YOUR INSTRUCTIONS
Start at the line in the entries below that contains "маркування отриманої Вами", stop at the line that contains "активні добавки до їжі (БАД) не є", and output exactly the lines in that span, both ends included.

DATA FOR THIS EXERCISE
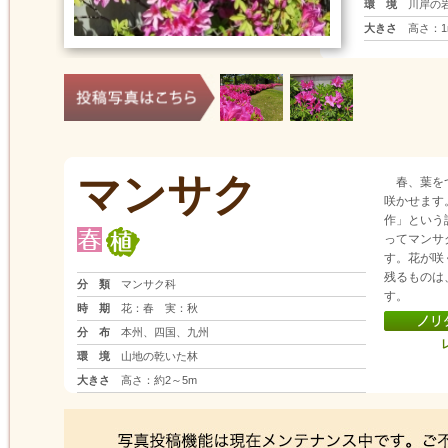
環 境
川岸の
大きさ
高さ：1
マンサク
春、葉を
咲かせます
作」という
ってマンサ
す。花が咲
残るものは
分 類
マンサク科
す。
時 期
花：春 実：秋
分 布
本州、四国、九州
環 境
山地の乾いた林
大きさ
高さ：約2～5m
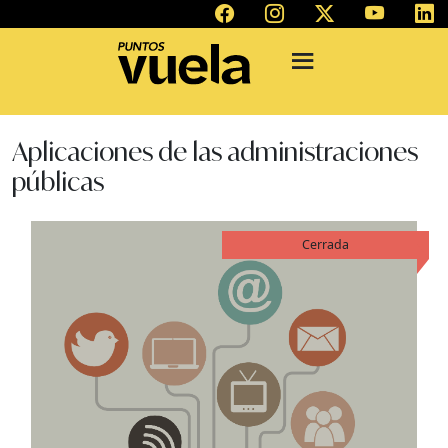
Aplicaciones de las administraciones
públicas
Cerrada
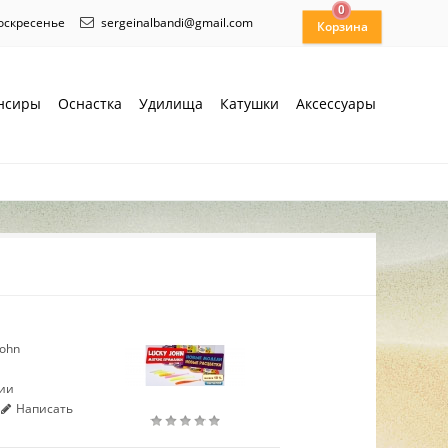
0
воскресенье
sergeinalbandi@gmail.com
нсиры
Оснастка
Удилища
Катушки
Аксессуары
John
чии
Написать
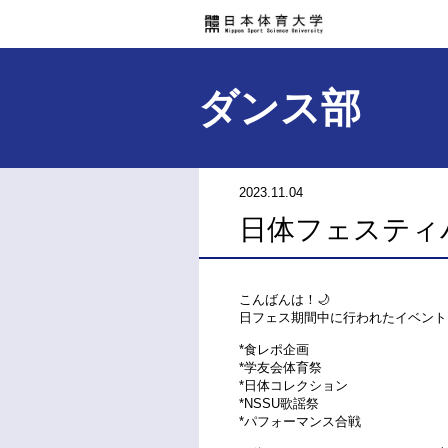
ダンス部
2023.11.04
日体フェスティバ
こんばんは！🌙
日フェス期間中に行われたイベントに出
*食レポ企画
*学友会体育祭
*日体コレクション
*NSSU歌謡祭
*パフォーマンス合戦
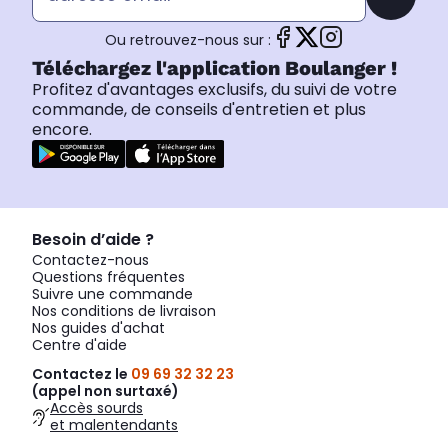
Ou retrouvez-nous sur :
Téléchargez l'application Boulanger !
Profitez d'avantages exclusifs, du suivi de votre
commande, de conseils d'entretien et plus
encore.
Besoin d’aide ?
Contactez-nous
Questions fréquentes
Suivre une commande
Nos conditions de livraison
Nos guides d'achat
Centre d'aide
Contactez le
09 69 32 32 23
(appel non surtaxé)
Accès sourds
et malentendants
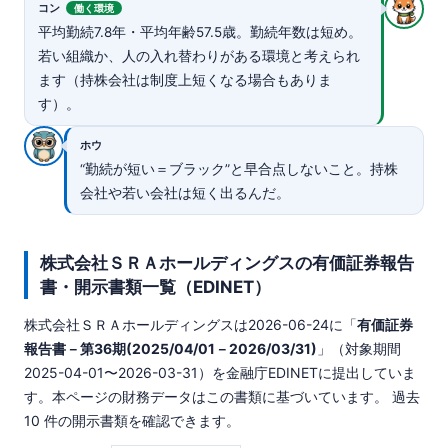
コン
働く環境
平均勤続7.8年・平均年齢57.5歳。勤続年数は短め。
若い組織か、人の入れ替わりがある環境と考えられ
ます（持株会社は制度上短くなる場合もありま
す）。
ホウ
“勤続が短い＝ブラック”と早合点しないこと。持株
会社や若い会社は短く出るんだ。
株式会社ＳＲＡホールディングスの有価証券報告
書・開示書類一覧（EDINET）
株式会社ＳＲＡホールディングスは
2026-06-24
に「
有価証券
報告書－第36期(2025/04/01－2026/03/31)
」（対象期間
2025-04-01〜2026-03-31）を金融庁EDINETに提出していま
す。本ページの財務データはこの書類に基づいています。 過去
10 件の開示書類を確認できます。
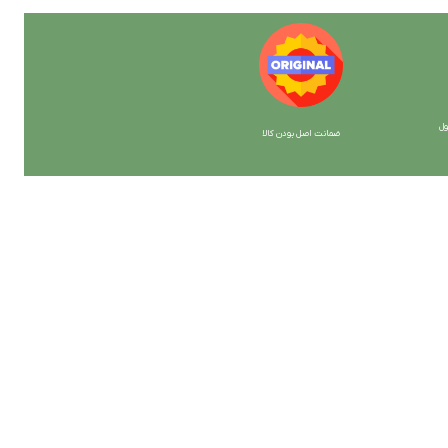
ل
ضمانت اصل بودن کالا
با ما همراه باشید
از جدیدترین تخفیف ها با خبر شوید …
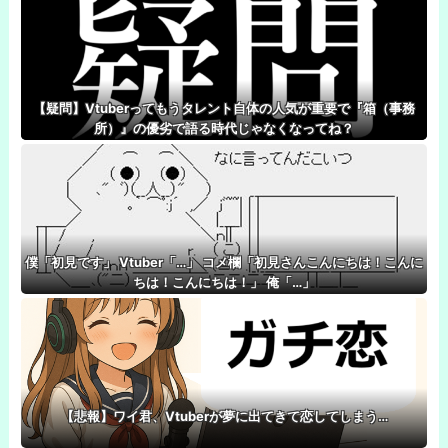
【疑問】Vtuberってもうタレント自体の人気が重要で『箱（事務
所）』の優劣で語る時代じゃなくなってね？
僕「初見です」 Vtuber「…」 コメ欄「初見さんこんにちは！こんに
ちは！こんにちは！」 俺「…」
【悲報】ワイ君、Vtuberが夢に出てきて恋してしまう…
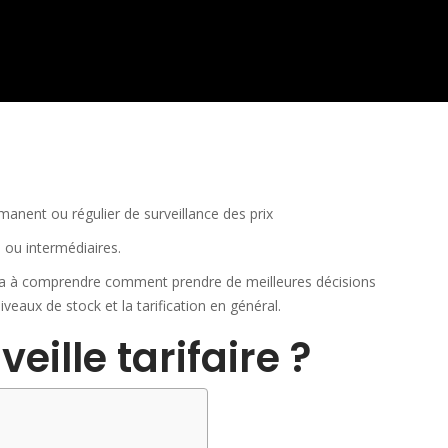
anent ou régulier de surveillance des prix
 ou intermédiaires.
a à comprendre comment prendre de meilleures décisions
eaux de stock et la tarification en général.
eille tarifaire ?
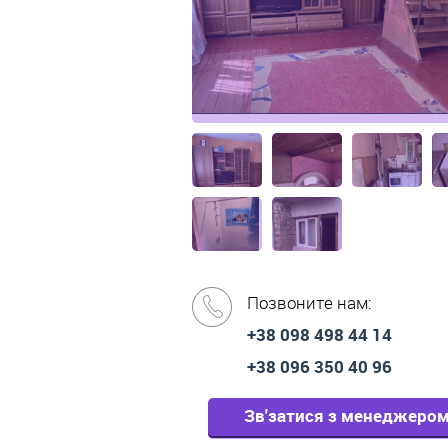
Позвоните нам:
+38 098 498 44 14
+38 096 350 40 96
Зв'затися з менеджеро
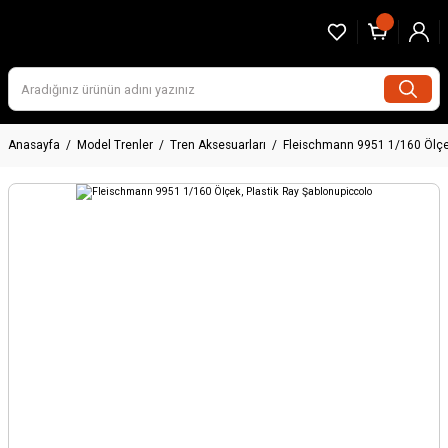
Anasayfa
Model Trenler
Tren Aksesuarları
Fleischmann 9951 1/160 Ölçek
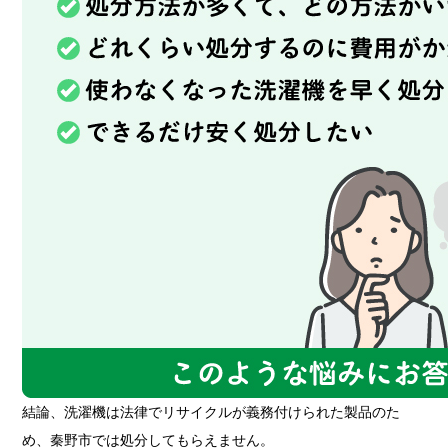
結論、洗濯機は法律でリサイクルが義務付けられた製品のた
め、秦野市では処分してもらえません。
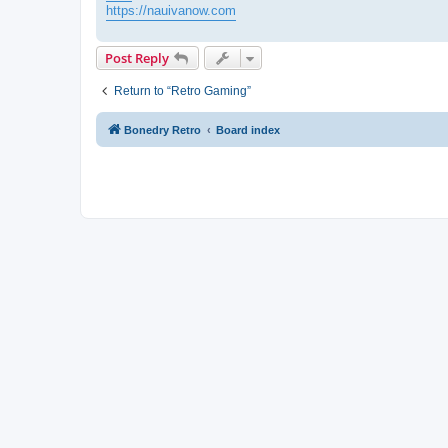
https://nauivanow.com
Post Reply
Return to “Retro Gaming”
Bonedry Retro
Board index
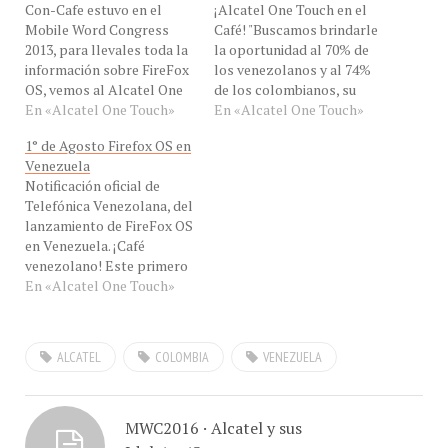
Mobile Word Congress
Café! "Buscamos brindarle
2013, para llevales toda la
la oportunidad al 70% de
información sobre FireFox
los venezolanos y al 74%
OS, vemos al Alcatel One
de los colombianos, su
Fire en nuestras manos.
En «Alcatel One Touch»
primer Smartphone" dijo a
En «Alcatel One Touch»
¡Tubazo! El primero de
#ConCafeRADIO nuestra
1° de Agosto Firefox OS en
agosto será el
invitada María Jesús
Venezuela
lanzamiento conjunto de
Carvajal, Country Manager
Notificación oficial de
firefox OS tanto para
de Alcatel One Touch
Telefónica Venezolana, del
Caracas, Venezuela como
desde Caracas, Venezuela
lanzamiento de FireFox OS
para Bogotá en Colombia.
para hablarnos del
en Venezuela. ¡Café
Las marcas de los
lanzamiento del Alcatel
venezolano! Este primero
primeros…
One Touch One…
de agosto, llega a
En «Alcatel One Touch»
Venezuela y a Colombia,
los Smartphone con
Firefox OS. El modelo que
ALCATEL
COLOMBIA
VENEZUELA
nos llega es el Alcaltel
One Touch One Fire, muy
aplaudido por quienes lo
han probado. Este
MWC2016 · Alcatel y sus
Smartphone…
Idol 4 y 4S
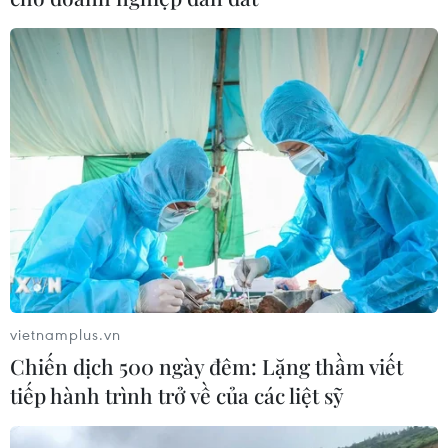
vietnamplus.vn
Chiến dịch 500 ngày đêm: Lặng thầm viết
tiếp hành trình trở về của các liệt sỹ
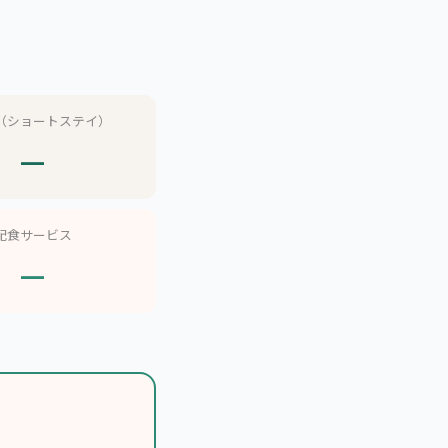
（ショートステイ）
—
配食サービス
—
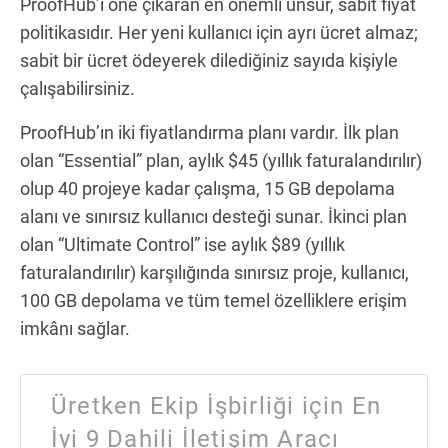
ProofHub’ı öne çıkaran en önemli unsur, sabit fiyat
politikasıdır. Her yeni kullanıcı için ayrı ücret almaz;
sabit bir ücret ödeyerek dilediğiniz sayıda kişiyle
çalışabilirsiniz.
ProofHub’ın iki fiyatlandırma planı vardır. İlk plan
olan “Essential” plan, aylık $45 (yıllık faturalandırılır)
olup 40 projeye kadar çalışma, 15 GB depolama
alanı ve sınırsız kullanıcı desteği sunar. İkinci plan
olan “Ultimate Control” ise aylık $89 (yıllık
faturalandırılır) karşılığında sınırsız proje, kullanıcı,
100 GB depolama ve tüm temel özelliklere erişim
imkânı sağlar.
Üretken Ekip İşbirliği için En
İyi 9 Dahili İletişim Aracı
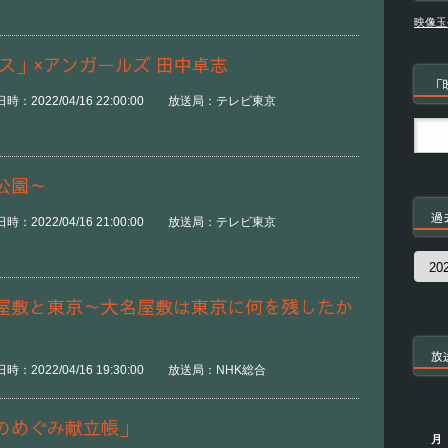
映像玉
ス」×アンガールズ 田中卓志
「
時：2022/04/16 22:00:00 放送局：テレビ東京
公園～
過
時：2022/04/16 21:00:00 放送局：テレビ東京
過
去
の
屋敷と東京～大名屋敷は東京に何を残したか
番
組
放
：2022/04/16 19:30:00 放送局：NHK総合
のめぐみ献立帳」
月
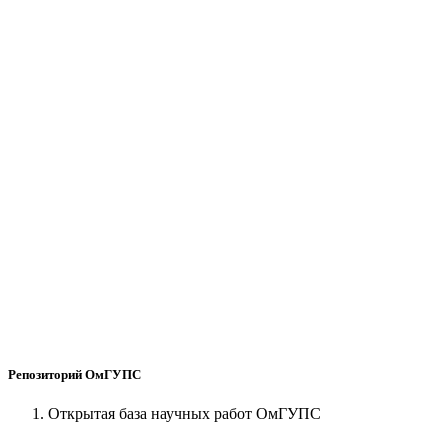
Репозиторий ОмГУПС
Открытая база научных работ ОмГУПС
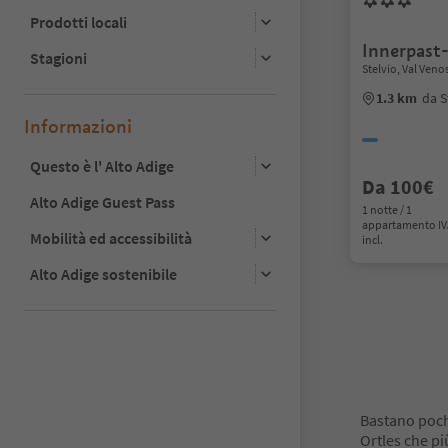
Prodotti locali
Innerpast
Stagioni
Stelvio, Val Veno
1.3 km
da S
Informazioni
Questo è l' Alto Adige
Da 100€
Alto Adige Guest Pass
1 notte / 1
appartamento I
Mobilità ed accessibilità
incl.
Alto Adige sostenibile
1
Bastano pochi
Ortles che pi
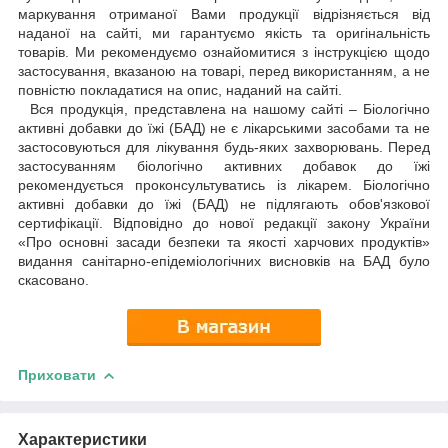
маркування отриманої Вами продукції відрізняється від
наданої на сайті, ми гарантуємо якість та оригінальність
товарів. Ми рекомендуємо ознайомитися з інструкцією щодо
застосування, вказаною на товарі, перед використанням, а не
повністю покладатися на опис, наданий на сайті.
Вся продукція, представлена на нашому сайті – Біологічно
активні добавки до їжі (БАД) не є лікарськими засобами та не
застосовуються для лікування будь-яких захворювань. Перед
застосуванням біологічно активних добавок до їжі
рекомендується проконсультуватись із лікарем. Біологічно
активні добавки до їжі (БАД) не підлягають обов'язкової
сертифікації. Відповідно до нової редакції закону України
«Про основні засади безпеки та якості харчових продуктів»
видання санітарно-епідеміологічних висновків на БАД було
скасовано.
Приховати
Характеристики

ANSWER TO THIS EXERCISE
маркування отриманої Вами продукції відрізняється від
наданої на сайті, ми гарантуємо якість та оригінальність
товарів. Ми рекомендуємо ознайомитися з інструкцією щодо
застосування, вказаною на товарі, перед використанням, а не
повністю покладатися на опис, наданий на сайті.
Вся продукція, представлена на нашому сайті – Біологічно
активні добавки до їжі (БАД) не є лікарськими засобами та не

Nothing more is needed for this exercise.